Mitchelmore stands by letter
On Wednesday, NDP MHA Christopher Mitchelmore, who represents the Northern Peninsula district of The Straits-White Bay North, added yet more fuel to the fiery debate.
"I stand by my signature on [the] letter requesting the executive to convene a leadership convention in 2014," Mitchelmore tweeted. "This must be discussed with caucus."
The day before, however, Mitchelmore said the point of the letter to Michael was not to push her out the door, but to bring a new focus to the party's campaign plans.
"I don't believe the intent was to look at having Lorraine Michael resign or step down, but to have dialogue," said Mitchelmore, who added a caucus meeting would help set a new path.
The letter, though, did not ask for a meeting, but instead asked for Michael to agree to a leadership convention, something Michael noted could only happen if she quit.
Rogers said she apologized to Michael for how the rest of the caucus handled the affair.
Kirby, however, maintains that a change at the top is necessary, and told CBC News that the caucus has had problems with Michael's style of leadership.
"While the party has grown to five MHAs, it has largely still functioned as if there is one," he said.
Executive member quits
Meanwhile, the fallout over the issue has expanded to the NDP's executive.
Leigh Borden has resigned her position as an at-large representative on the committee.

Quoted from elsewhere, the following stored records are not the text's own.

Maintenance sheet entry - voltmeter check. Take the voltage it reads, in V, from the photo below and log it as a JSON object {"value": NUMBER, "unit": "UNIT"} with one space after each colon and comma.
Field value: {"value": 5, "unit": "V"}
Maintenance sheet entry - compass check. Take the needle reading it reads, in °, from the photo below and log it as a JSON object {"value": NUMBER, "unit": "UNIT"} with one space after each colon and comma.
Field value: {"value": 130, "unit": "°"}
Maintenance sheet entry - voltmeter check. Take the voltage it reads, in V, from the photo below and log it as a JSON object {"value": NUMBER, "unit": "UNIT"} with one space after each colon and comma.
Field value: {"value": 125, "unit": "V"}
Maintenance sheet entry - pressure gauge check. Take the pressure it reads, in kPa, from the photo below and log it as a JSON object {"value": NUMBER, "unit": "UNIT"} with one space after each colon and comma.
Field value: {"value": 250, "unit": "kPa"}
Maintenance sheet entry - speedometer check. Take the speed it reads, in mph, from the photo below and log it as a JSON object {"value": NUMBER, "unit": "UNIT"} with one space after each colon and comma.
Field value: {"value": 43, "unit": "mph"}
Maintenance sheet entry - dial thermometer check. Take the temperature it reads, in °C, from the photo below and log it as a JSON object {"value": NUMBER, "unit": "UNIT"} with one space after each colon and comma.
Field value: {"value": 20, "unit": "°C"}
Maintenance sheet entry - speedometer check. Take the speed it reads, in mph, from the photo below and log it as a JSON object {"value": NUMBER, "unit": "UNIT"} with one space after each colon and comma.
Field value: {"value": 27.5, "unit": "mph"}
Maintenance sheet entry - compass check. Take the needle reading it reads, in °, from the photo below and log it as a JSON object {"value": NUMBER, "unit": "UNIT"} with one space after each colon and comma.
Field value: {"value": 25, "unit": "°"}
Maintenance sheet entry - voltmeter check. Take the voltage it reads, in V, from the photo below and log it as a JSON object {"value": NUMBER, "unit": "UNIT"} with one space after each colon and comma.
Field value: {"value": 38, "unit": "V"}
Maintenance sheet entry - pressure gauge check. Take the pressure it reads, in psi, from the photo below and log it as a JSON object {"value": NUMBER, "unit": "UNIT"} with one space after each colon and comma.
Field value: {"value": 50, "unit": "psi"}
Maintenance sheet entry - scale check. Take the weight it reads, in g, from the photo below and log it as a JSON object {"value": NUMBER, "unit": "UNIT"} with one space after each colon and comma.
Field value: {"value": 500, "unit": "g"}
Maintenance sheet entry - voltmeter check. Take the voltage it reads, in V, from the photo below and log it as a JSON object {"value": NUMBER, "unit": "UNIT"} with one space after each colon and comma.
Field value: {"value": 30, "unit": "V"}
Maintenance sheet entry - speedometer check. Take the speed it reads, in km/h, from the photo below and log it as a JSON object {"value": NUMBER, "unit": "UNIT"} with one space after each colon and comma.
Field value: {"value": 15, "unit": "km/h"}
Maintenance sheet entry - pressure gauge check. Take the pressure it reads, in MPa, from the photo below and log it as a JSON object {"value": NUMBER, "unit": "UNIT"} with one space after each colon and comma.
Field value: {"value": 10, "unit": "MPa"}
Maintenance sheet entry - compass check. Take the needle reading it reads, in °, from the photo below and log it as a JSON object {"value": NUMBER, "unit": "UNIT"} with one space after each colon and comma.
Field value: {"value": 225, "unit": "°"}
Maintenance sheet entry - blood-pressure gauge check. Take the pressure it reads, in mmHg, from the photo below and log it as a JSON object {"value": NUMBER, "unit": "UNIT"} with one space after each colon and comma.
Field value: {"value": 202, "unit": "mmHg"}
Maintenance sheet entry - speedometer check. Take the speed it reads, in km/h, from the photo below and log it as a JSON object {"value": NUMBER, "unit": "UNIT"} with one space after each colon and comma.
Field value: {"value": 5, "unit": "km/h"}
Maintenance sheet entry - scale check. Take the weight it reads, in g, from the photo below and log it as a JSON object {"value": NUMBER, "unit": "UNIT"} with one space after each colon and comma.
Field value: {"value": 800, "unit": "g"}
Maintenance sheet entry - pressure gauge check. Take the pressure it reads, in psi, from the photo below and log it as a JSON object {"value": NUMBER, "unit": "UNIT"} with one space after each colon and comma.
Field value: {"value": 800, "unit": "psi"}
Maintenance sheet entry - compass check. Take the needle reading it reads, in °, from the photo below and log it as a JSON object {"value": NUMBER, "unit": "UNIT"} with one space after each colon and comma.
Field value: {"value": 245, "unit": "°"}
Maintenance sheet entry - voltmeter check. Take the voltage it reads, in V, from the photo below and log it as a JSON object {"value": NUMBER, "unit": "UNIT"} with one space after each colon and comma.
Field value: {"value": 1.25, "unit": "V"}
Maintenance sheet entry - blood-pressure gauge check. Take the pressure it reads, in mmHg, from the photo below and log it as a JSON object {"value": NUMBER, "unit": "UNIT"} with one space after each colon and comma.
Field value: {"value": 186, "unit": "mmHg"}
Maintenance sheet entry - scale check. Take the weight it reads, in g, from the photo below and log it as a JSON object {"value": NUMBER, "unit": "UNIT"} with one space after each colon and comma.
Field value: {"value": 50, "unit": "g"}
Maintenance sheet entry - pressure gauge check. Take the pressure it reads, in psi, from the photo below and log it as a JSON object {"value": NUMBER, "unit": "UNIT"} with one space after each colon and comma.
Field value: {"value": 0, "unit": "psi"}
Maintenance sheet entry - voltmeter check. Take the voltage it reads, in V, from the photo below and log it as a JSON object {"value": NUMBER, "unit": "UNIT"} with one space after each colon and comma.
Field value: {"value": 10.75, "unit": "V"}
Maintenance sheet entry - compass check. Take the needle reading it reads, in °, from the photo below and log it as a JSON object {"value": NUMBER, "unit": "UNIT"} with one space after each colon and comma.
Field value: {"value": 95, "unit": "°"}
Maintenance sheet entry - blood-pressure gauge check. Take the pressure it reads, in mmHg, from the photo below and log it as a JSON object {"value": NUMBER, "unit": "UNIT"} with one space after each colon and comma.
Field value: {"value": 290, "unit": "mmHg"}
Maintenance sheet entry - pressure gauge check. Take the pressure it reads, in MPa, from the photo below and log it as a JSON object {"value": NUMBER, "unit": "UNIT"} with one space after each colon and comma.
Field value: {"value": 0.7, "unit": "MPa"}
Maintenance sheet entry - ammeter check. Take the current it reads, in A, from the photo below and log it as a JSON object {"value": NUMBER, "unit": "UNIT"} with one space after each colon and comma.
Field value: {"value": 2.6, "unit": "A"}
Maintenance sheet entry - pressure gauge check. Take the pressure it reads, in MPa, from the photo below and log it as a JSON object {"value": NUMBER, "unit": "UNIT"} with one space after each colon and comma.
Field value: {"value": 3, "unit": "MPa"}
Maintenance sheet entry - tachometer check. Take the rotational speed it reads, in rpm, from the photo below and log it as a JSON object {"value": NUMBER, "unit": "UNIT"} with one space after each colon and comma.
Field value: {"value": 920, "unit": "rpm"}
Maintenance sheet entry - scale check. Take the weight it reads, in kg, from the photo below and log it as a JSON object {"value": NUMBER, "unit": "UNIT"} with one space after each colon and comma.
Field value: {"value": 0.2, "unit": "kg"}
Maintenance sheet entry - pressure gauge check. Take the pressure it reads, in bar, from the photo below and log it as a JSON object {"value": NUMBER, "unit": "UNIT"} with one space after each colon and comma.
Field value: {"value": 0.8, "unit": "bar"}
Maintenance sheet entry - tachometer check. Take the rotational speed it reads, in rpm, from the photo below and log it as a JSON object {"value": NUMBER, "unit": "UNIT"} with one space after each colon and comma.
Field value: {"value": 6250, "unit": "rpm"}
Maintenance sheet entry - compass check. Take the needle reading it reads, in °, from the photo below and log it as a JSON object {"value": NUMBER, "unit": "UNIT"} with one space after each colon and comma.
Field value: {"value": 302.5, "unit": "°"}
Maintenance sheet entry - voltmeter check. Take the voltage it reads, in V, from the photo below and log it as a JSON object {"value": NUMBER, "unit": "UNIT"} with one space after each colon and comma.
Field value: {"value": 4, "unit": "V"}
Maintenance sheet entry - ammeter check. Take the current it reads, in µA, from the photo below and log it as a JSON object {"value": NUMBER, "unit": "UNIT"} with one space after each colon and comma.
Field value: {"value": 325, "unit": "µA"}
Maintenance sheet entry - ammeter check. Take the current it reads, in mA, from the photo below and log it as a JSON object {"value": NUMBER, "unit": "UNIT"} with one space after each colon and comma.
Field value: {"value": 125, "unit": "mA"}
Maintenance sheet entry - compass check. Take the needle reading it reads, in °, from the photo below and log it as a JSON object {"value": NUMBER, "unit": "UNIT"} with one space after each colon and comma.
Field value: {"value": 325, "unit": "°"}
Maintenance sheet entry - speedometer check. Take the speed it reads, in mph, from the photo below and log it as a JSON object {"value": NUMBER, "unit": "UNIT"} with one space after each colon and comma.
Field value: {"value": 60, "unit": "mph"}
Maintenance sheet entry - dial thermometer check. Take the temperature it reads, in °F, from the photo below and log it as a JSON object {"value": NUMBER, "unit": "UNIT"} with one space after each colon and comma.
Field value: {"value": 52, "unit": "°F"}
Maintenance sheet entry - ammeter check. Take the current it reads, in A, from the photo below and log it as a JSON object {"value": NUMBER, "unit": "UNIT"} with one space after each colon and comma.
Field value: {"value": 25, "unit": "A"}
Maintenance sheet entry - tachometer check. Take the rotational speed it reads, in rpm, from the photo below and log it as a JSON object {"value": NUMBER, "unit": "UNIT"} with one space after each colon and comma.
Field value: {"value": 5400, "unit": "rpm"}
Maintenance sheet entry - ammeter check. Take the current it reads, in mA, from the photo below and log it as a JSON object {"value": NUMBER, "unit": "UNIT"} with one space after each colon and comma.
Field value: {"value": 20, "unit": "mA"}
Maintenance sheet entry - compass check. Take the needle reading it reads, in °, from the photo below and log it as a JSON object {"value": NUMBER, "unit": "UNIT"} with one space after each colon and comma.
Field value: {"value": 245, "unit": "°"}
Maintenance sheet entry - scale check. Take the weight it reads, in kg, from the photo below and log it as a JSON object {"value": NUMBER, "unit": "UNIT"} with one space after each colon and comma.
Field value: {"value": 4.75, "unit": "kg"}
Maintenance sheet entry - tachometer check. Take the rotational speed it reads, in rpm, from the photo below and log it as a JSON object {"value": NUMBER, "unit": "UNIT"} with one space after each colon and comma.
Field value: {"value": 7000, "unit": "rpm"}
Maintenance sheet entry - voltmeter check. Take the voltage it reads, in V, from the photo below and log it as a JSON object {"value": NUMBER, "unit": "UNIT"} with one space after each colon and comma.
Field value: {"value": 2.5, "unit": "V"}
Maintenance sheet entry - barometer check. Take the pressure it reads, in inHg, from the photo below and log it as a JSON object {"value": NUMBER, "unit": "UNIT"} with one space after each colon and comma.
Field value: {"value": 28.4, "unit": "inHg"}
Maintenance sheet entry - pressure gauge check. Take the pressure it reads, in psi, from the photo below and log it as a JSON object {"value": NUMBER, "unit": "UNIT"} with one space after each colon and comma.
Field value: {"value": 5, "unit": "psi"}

Borden is married to Kirby.
Michael has told supporters the party will get through the fracas that appears to pit her against the rest of caucus.
She's written an open letter indicating she wants the MHAs to co-operate.
"This has been an unfortunate event, but one we are working through, and will continue to work through with your help and understanding," Michael wrote.
"Over the next few days, you will hear from caucus members. I will not speak for them, but I can assure that we have had good conversations, and that we are committed to moving forward.
"I believe the caucus is committed to continue building the party and our presence in the house of assembly. I hope that process will continue. We continue to be encouraged by public opinion polls, by rising numbers of new members and financial contributions, and the new district associations and other signs of growth around the province."